Risk-Adjusted Performance

7 of 100

 
Weak
 
Strong
OK
Compared to the overall equity markets, risk-adjusted returns on investments in Columbia Sportswear are ranked lower than 7 (%) of all global equities and portfolios over the last 90 days. In spite of very fragile essential indicators, Columbia Sportswear may actually be approaching a critical reversion point that can send shares even higher in July 2024.
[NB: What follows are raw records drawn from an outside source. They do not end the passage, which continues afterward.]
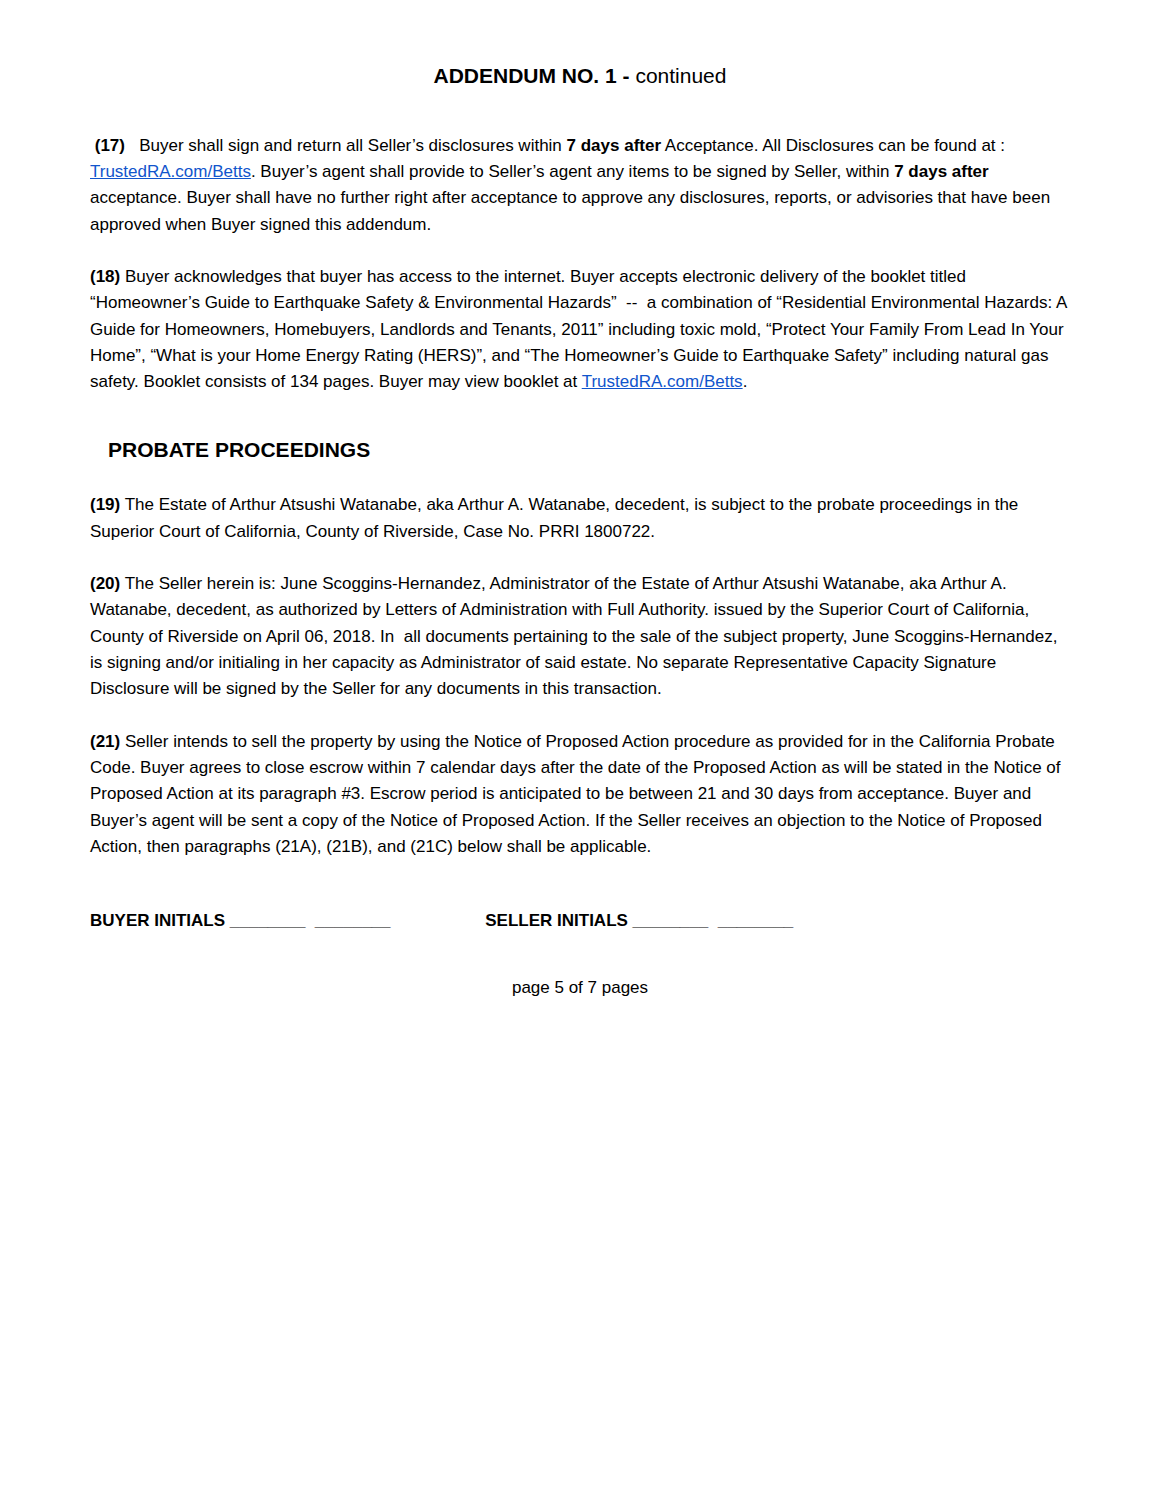ADDENDUM NO. 1 - continued
(17) Buyer shall sign and return all Seller’s disclosures within 7 days after Acceptance. All Disclosures can be found at : TrustedRA.com/Betts. Buyer’s agent shall provide to Seller’s agent any items to be signed by Seller, within 7 days after acceptance. Buyer shall have no further right after acceptance to approve any disclosures, reports, or advisories that have been approved when Buyer signed this addendum.
(18) Buyer acknowledges that buyer has access to the internet. Buyer accepts electronic delivery of the booklet titled “Homeowner’s Guide to Earthquake Safety & Environmental Hazards” -- a combination of “Residential Environmental Hazards: A Guide for Homeowners, Homebuyers, Landlords and Tenants, 2011” including toxic mold, “Protect Your Family From Lead In Your Home”, “What is your Home Energy Rating (HERS)”, and “The Homeowner’s Guide to Earthquake Safety” including natural gas safety. Booklet consists of 134 pages. Buyer may view booklet at TrustedRA.com/Betts.
PROBATE PROCEEDINGS
(19) The Estate of Arthur Atsushi Watanabe, aka Arthur A. Watanabe, decedent, is subject to the probate proceedings in the Superior Court of California, County of Riverside, Case No. PRRI 1800722.
(20) The Seller herein is: June Scoggins-Hernandez, Administrator of the Estate of Arthur Atsushi Watanabe, aka Arthur A. Watanabe, decedent, as authorized by Letters of Administration with Full Authority. issued by the Superior Court of California, County of Riverside on April 06, 2018. In all documents pertaining to the sale of the subject property, June Scoggins-Hernandez, is signing and/or initialing in her capacity as Administrator of said estate. No separate Representative Capacity Signature Disclosure will be signed by the Seller for any documents in this transaction.
(21) Seller intends to sell the property by using the Notice of Proposed Action procedure as provided for in the California Probate Code. Buyer agrees to close escrow within 7 calendar days after the date of the Proposed Action as will be stated in the Notice of Proposed Action at its paragraph #3. Escrow period is anticipated to be between 21 and 30 days from acceptance. Buyer and Buyer’s agent will be sent a copy of the Notice of Proposed Action. If the Seller receives an objection to the Notice of Proposed Action, then paragraphs (21A), (21B), and (21C) below shall be applicable.
BUYER INITIALS ________ ________ SELLER INITIALS ________ ________
page 5 of 7 pages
Under Armour and Columbia Sportswear Volatility Contrast

   Predicted Return Density   
       Returns  

Pair Trading with Under Armour and Columbia Sportswear

The main advantage of trading using opposite Under Armour and Columbia Sportswear positions is that it hedges away some unsystematic risk. Because of two separate transactions, even if Under Armour position performs unexpectedly, Columbia Sportswear can make up some of the losses. Pair trading also minimizes risk from directional movements in the market. For example, if an entire industry or sector drops because of unexpected headlines, the short position in Columbia Sportswear will offset losses from the drop in Columbia Sportswear's long position.
The idea behind Under Armour A and Columbia Sportswear pairs trading is to make the combined position market-neutral, meaning the overall market's direction will not affect its win or loss (or potential downside or upside). This can be achieved by designing a pairs trade with two highly correlated stocks or equities that operate in a similar space or sector, making it possible to obtain profits through simple and relatively low-risk investment.
Check out your portfolio center.
Note that this page's information should be used as a complementary analysis to find the right mix of equity instruments to add to your existing portfolios or create a brand new portfolio. You can also try the Portfolio Dashboard module to portfolio dashboard that provides centralized access to all your investments.